I LOVED this - it's original, enthralling and completely unconventional. My type of fiction. xD

I think it's pure genius. I love the ambiguity you've created; the unnamed narrator, his vile fantasies, his motiveless intent upon a petty murder, and Colin's trust in him.

The confusion you cause your reader is also brilliant. Up until Wood's line, I was sat here thinking 'Who IS this?'. I had thought it might be Crabbe or Goyle, maybe Blaise, or some other Slytherin somebody (because we're always the murderers :[), but then Colin was completely comfortable, trusting in him... just, GAH! I was totally confused.

And then, when the narrator's identity IS revealed, it turns out it's a disregarded, only-mentioned-once-before Ravenclaw boy!

Fantastic writing.

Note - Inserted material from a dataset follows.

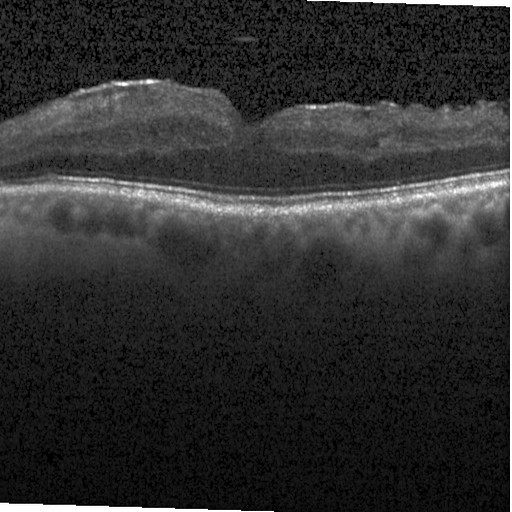
OCT line scan; spectral-domain optical coherence tomography — Diabetic macular edema (DME).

You MUST write about about Cornfoot. PLEASE. You've created such an interesting character - please don't let him go to waste!


Author's Response: Thank you so much. I didn't actually plan to keep his identity hidden like that, it was just difficult to find a place where someone would shout out his name. But I am glad that it confused you. A bit of mystery is fun in a story sometimes :) But, alas, that is why hardly known characters who are barely mentioned are more dangerous than the outspoken ones.

And yes, I am definitely trying to jot down a plot for a larger story featuring him. Probably a follow-up to this one. Maybe Next-Generation or something like that. He is a lot of fun to play with, especially since he's a Ravenclaw and not Slytherin (all of the snakes aren't bad. people should realize that more often).

I'm so happy you decided to snoop around my page. Lol. And I'm glad you liked this. Thanks for such an awesome review, dude.